>> Start Data extract

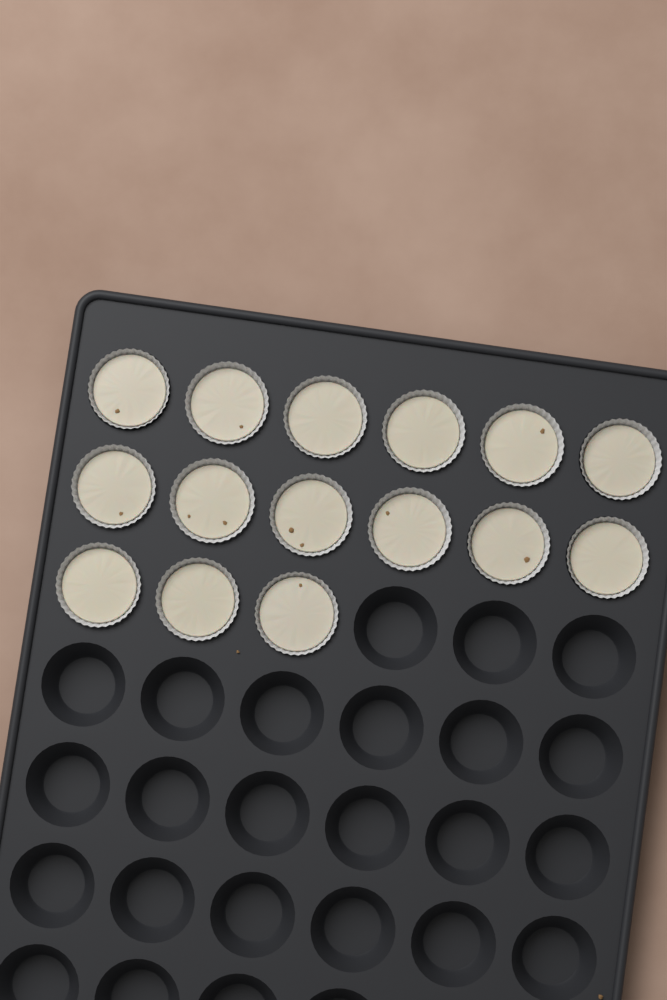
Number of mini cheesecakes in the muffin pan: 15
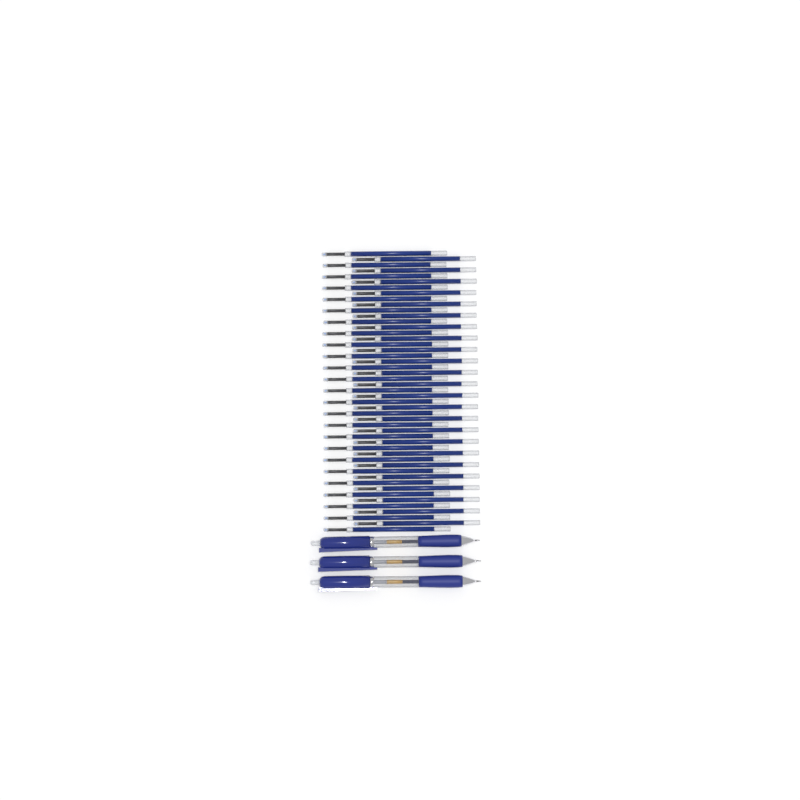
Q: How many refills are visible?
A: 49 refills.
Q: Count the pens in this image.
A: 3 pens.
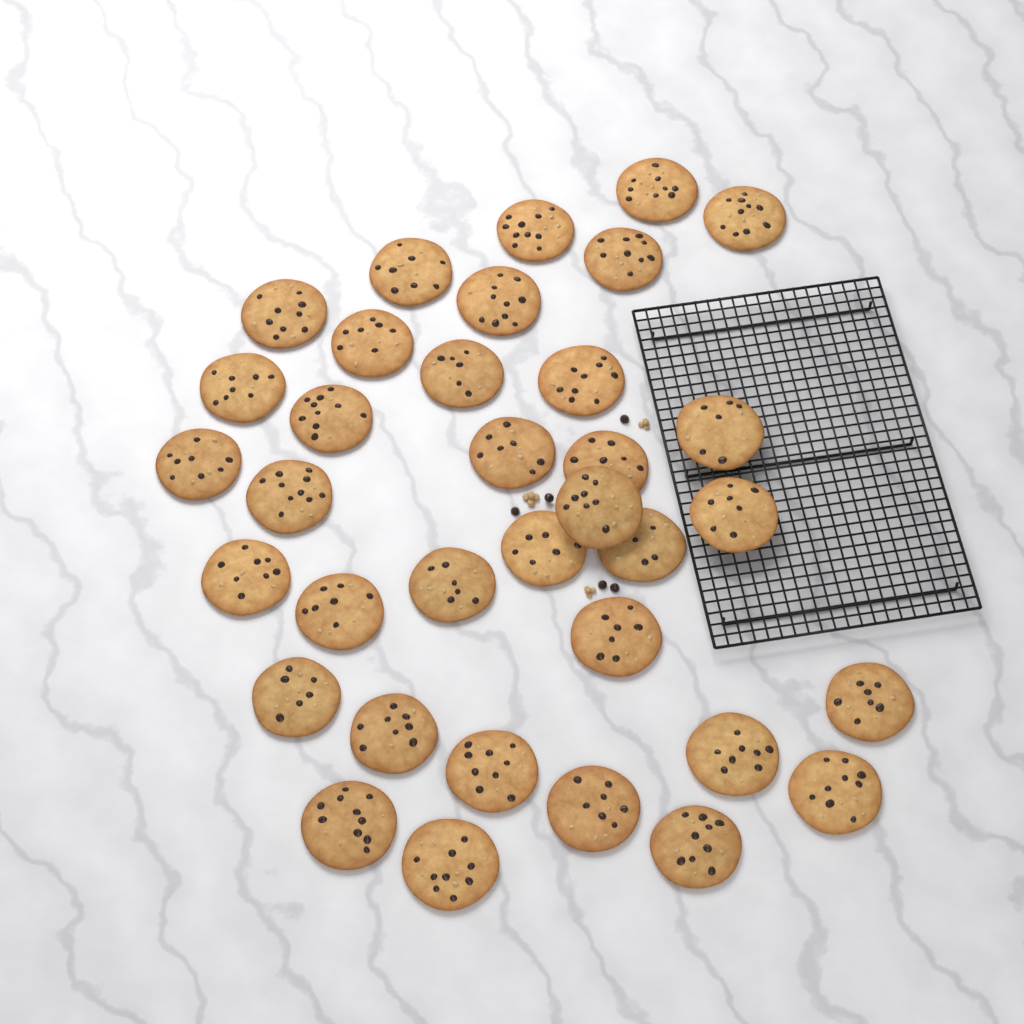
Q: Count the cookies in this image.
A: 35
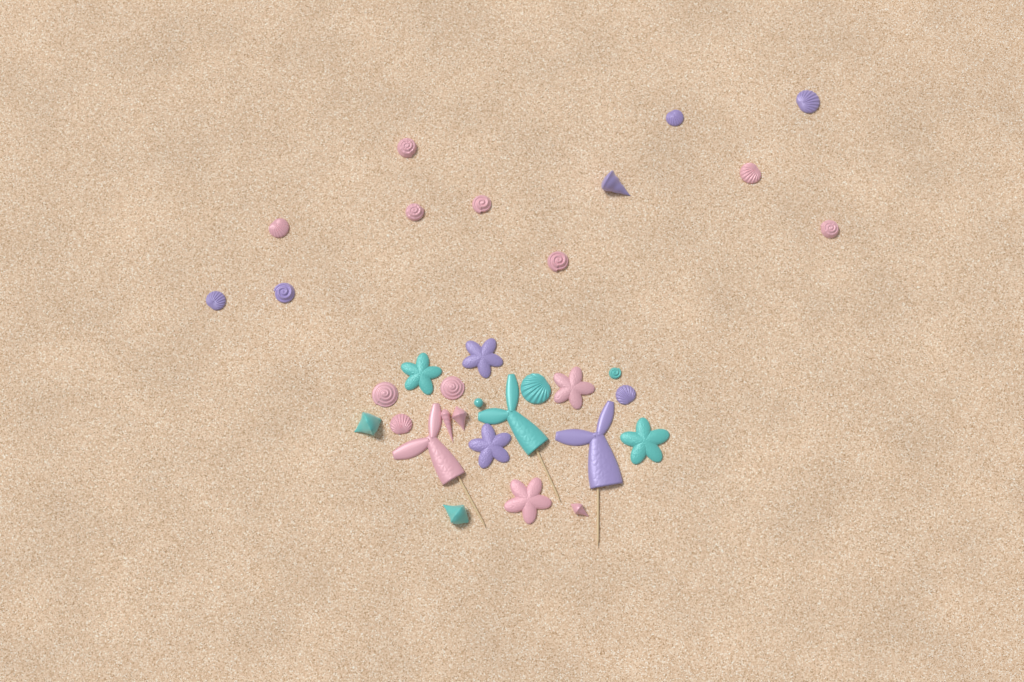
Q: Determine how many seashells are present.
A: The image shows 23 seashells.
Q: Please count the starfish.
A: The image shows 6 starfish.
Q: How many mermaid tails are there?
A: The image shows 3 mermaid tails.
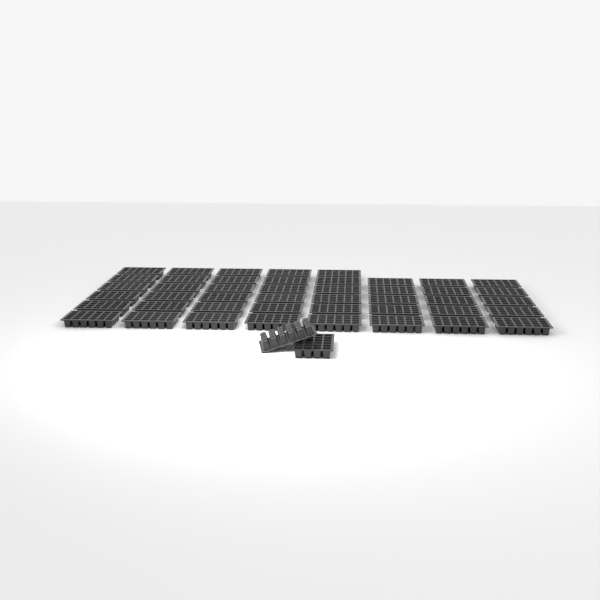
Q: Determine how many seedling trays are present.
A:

>> End Data extract
>> Start Data extract

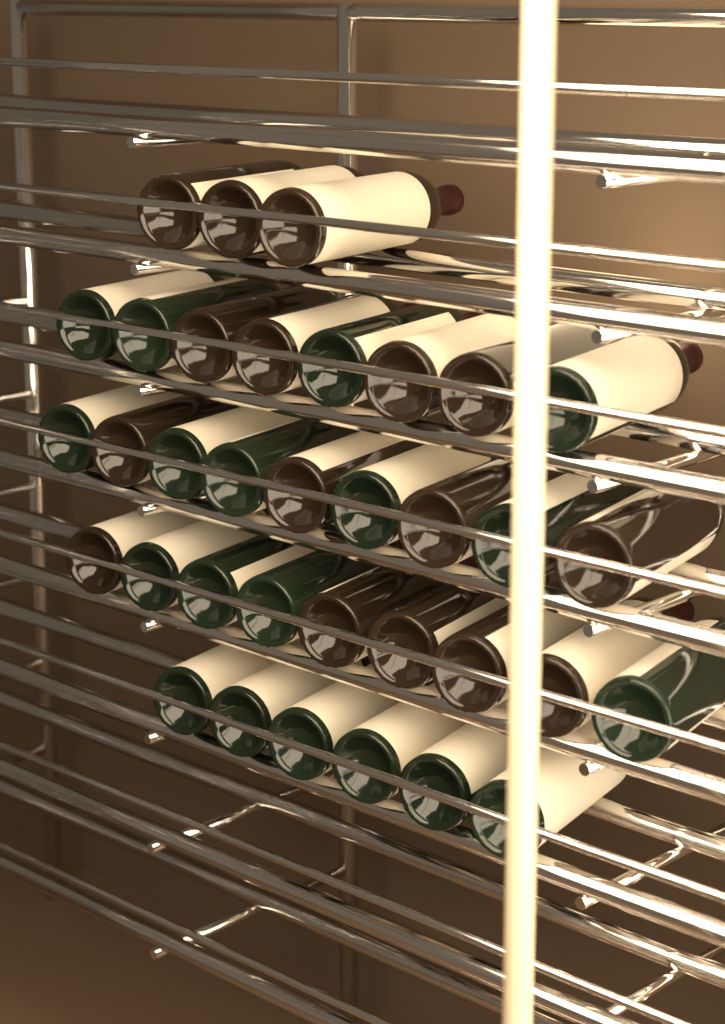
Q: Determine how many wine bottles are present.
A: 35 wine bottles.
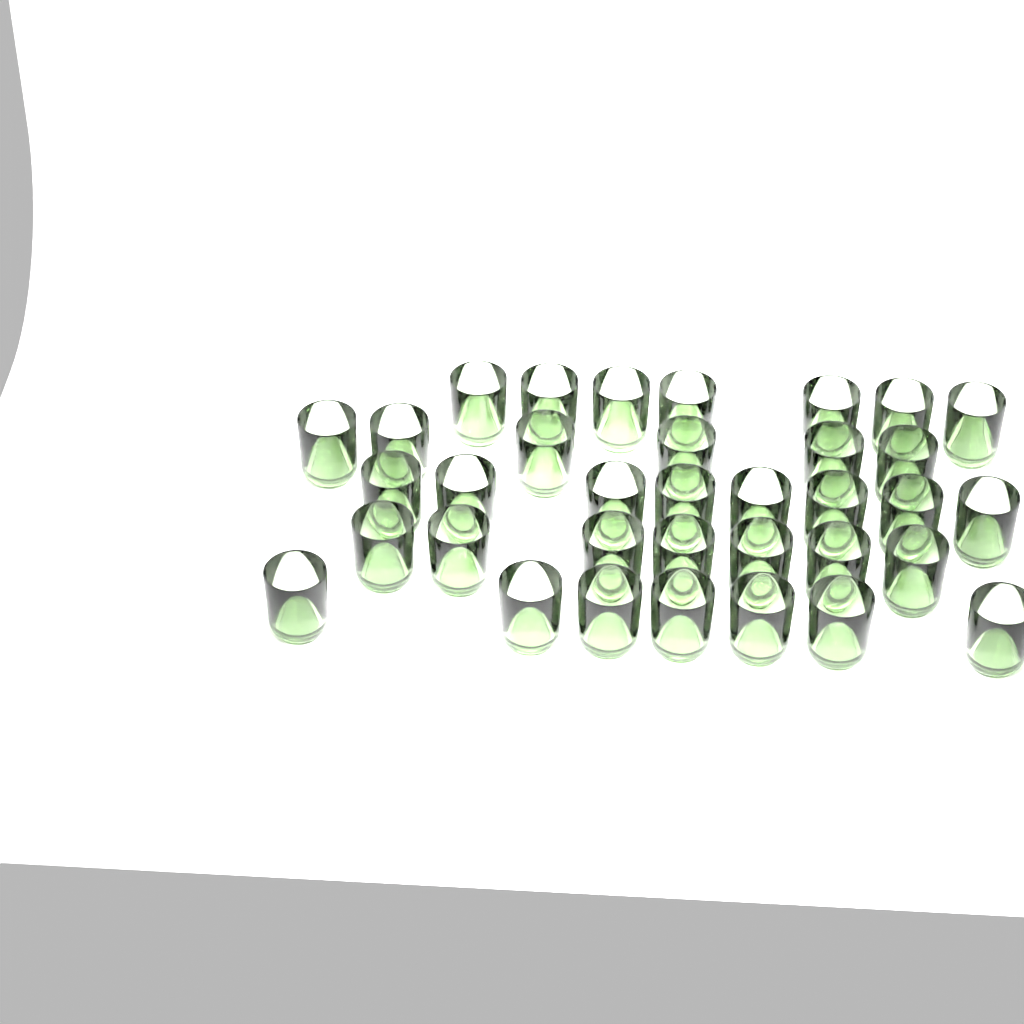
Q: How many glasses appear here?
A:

>> End Data extract

Pick out each line in the items above that contains the string "Determine" and copy those lines. Case matters.

## Reply to the exercise
Q: Determine how many seashells are present.
Q: Determine how many seedling trays are present.
Q: Determine how many wine bottles are present.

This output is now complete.